In mid-June, Draftkings CEO Jason Robins may have surprised some viewers with his frank commentary about the sports gambling industry during an interview on CNBC. Draftking’s biggest competitor over the coming months isn’t Fanduel or Penn National, it’s “going to the beach this summer.”

That may seem like a pithy comment, but it’s not one to be taken lightly because it was a real risk. And while beach season may now be over, bringing speculators back to gambling venues for the fall and football season, the sentiment underscores a risk for financial markets too.

When the coronavirus pandemic brought the sports industry to its knees in spring 2020 – an industry in America that making $1.5 billion in revenue annually pre-pandemic – it created a wave of liquidity and speculative appetite that needed an outlet.
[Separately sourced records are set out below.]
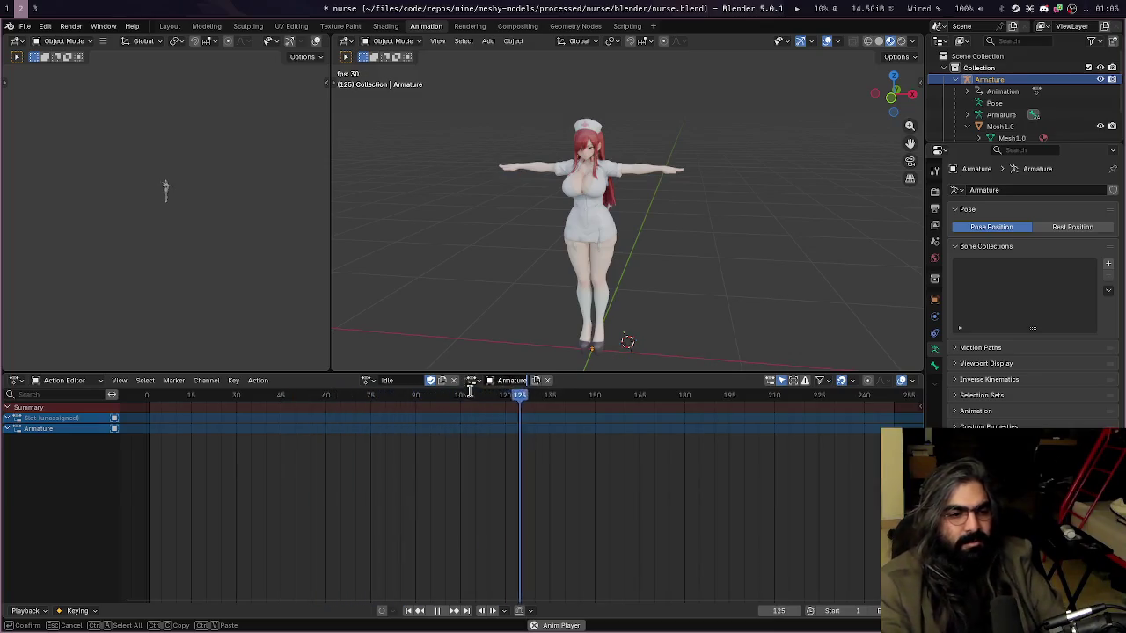
pyautogui.press('Escape')
# Switch to the Jump action with slot 'Slot', check frame 17, and toggle Rest/Pose Position
pyautogui.click(365, 382)
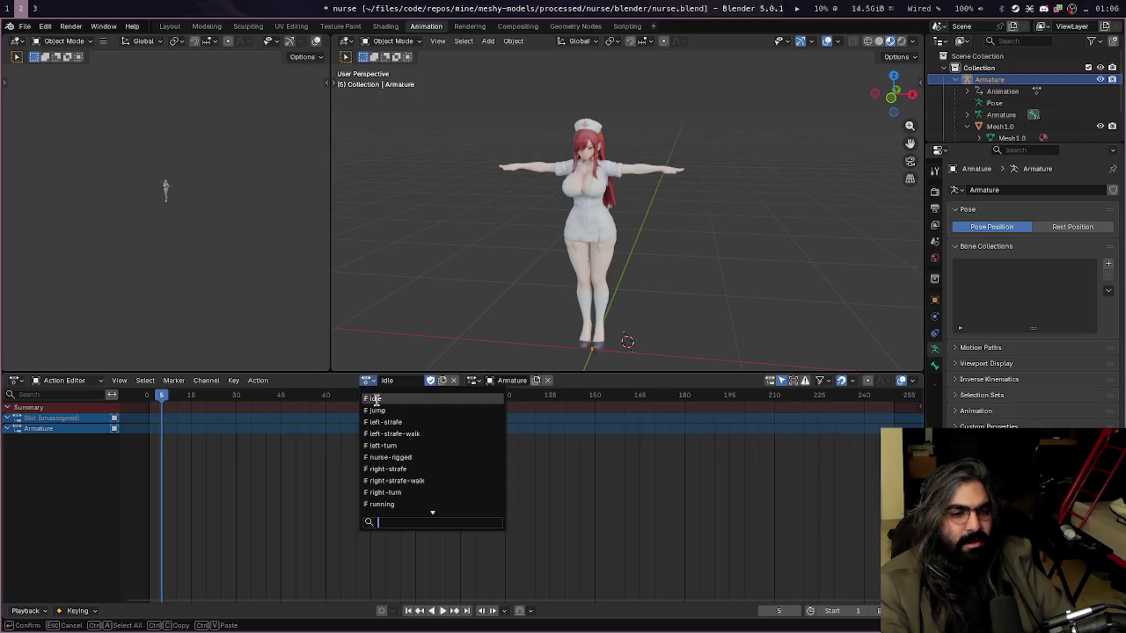
pyautogui.click(378, 409)
pyautogui.click(477, 380)
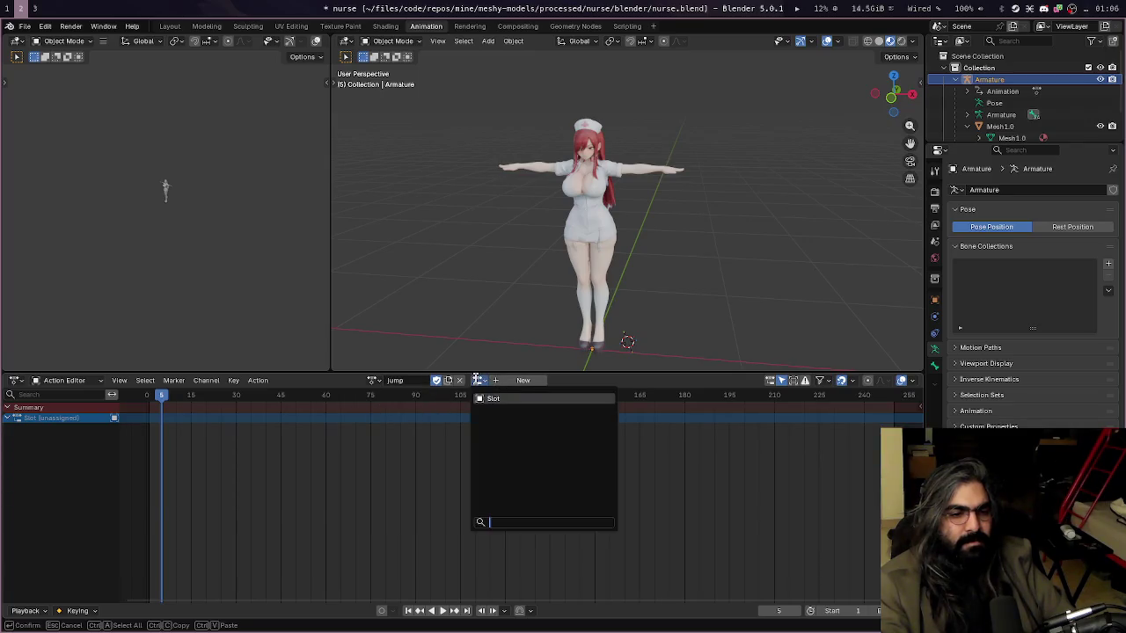
pyautogui.click(492, 400)
pyautogui.moveTo(162, 395); pyautogui.dragTo(197, 395)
Coupled with the fiscal relief efforts in the form of paycheck programs for businesses and individuals, the American economy was flush with excess capital.

Naturally, shuttered professional American sports leagues demanded a new outlet for speculative appetite, and sure enough surveys show that among individuals who received unemployment benefits during the pandemic, 20% of those funds were recirculated back into American financial markets.

Where’s the Money Going?

The coronavirus pandemic clearly brought in a wave of new retail traders into the financial markets. The surge in account openings in 2020 has continued into 2021: US brokers like Robinhood, TD Ameritrade, Charles Schwab, and Interactive Brokers added more than 2 million users in each of the first and second quarters of 2021.

In fact, Robinhood added more than 1 million users in January 2021 alone thanks to the surge in meme stocks like video game retailer GameStop (Ticker: $GME) and movie theater chain AMC (Ticker: $AMC).